• The problem: Print the first line of the material below and each line after it, exactly as written, ending with the line that contains "12.3 | | $ | 12.6 | |".

-- Material to process follows --

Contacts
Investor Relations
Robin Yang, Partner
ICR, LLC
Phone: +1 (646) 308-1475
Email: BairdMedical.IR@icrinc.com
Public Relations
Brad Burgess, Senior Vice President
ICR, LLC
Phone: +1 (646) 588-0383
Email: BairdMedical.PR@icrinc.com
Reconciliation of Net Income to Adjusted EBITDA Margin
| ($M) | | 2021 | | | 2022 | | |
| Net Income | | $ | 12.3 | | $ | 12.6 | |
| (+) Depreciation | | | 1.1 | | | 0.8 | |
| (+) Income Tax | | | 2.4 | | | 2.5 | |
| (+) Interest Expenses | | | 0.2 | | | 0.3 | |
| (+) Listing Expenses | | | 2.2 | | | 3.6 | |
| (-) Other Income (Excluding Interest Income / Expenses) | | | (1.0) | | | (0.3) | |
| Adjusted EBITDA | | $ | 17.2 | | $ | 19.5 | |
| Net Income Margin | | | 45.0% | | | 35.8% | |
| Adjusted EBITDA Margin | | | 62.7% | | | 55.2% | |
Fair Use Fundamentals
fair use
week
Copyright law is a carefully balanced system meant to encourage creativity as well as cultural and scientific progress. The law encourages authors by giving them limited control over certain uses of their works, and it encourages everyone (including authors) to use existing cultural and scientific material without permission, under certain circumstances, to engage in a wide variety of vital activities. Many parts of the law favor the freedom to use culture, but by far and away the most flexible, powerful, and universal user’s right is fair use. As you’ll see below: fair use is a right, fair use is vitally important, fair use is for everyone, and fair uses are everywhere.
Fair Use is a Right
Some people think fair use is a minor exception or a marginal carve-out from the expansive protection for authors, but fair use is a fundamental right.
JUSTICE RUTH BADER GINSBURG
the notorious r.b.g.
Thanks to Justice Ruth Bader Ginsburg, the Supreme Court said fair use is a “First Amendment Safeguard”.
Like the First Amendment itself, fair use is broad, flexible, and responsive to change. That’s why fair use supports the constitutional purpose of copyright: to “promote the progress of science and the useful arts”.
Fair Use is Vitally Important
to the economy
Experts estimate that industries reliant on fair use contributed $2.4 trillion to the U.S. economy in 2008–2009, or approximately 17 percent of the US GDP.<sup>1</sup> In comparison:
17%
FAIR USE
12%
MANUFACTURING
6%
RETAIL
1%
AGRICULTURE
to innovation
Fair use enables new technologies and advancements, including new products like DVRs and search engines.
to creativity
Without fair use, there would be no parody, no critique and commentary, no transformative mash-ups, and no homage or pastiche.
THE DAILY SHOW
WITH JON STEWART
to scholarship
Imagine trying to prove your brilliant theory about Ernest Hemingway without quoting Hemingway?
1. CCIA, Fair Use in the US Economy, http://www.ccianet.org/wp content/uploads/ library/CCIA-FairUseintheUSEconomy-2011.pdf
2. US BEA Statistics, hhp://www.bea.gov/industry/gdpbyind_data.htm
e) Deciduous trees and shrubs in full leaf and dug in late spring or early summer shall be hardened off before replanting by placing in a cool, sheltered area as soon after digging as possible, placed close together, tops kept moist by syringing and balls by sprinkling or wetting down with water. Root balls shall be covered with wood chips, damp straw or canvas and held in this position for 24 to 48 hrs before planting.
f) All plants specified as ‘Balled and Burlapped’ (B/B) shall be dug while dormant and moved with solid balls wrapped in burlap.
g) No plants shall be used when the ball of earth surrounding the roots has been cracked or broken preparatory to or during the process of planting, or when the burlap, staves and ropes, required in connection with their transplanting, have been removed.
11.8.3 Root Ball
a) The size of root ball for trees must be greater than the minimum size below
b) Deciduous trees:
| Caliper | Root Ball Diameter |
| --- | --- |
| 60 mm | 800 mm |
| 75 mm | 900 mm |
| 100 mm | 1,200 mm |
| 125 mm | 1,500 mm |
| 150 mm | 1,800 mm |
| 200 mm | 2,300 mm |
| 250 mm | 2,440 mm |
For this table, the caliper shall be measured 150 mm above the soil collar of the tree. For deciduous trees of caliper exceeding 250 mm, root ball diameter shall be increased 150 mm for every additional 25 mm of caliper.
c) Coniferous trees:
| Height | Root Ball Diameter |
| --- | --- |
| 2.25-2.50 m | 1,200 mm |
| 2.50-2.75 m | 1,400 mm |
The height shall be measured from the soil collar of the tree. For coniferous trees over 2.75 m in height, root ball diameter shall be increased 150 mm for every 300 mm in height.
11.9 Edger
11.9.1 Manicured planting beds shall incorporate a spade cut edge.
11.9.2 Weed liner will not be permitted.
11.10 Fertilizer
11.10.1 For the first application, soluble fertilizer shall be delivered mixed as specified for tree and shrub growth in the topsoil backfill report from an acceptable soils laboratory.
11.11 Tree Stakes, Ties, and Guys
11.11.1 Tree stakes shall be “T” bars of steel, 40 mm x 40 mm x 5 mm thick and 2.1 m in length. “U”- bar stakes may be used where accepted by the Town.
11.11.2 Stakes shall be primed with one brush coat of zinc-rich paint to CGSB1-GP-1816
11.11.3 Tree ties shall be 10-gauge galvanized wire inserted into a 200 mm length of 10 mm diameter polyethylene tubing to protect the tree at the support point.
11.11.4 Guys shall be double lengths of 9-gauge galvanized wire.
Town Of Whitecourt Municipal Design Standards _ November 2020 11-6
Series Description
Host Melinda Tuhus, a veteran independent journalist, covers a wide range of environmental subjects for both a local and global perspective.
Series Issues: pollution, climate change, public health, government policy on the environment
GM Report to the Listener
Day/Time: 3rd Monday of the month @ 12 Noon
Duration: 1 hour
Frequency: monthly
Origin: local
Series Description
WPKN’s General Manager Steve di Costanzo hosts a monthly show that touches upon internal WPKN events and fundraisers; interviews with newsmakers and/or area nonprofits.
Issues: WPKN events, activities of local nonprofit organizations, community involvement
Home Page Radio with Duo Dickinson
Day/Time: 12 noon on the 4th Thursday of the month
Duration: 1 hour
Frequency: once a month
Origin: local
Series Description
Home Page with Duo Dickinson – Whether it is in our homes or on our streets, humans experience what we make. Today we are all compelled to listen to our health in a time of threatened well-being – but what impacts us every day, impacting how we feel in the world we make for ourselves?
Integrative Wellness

-- Material to process concluded --

• Problem solution:
Contacts
Investor Relations
Robin Yang, Partner
ICR, LLC
Phone: +1 (646) 308-1475
Email: BairdMedical.IR@icrinc.com
Public Relations
Brad Burgess, Senior Vice President
ICR, LLC
Phone: +1 (646) 588-0383
Email: BairdMedical.PR@icrinc.com
Reconciliation of Net Income to Adjusted EBITDA Margin
| ($M) | | 2021 | | | 2022 | | |
| Net Income | | $ | 12.3 | | $ | 12.6 | |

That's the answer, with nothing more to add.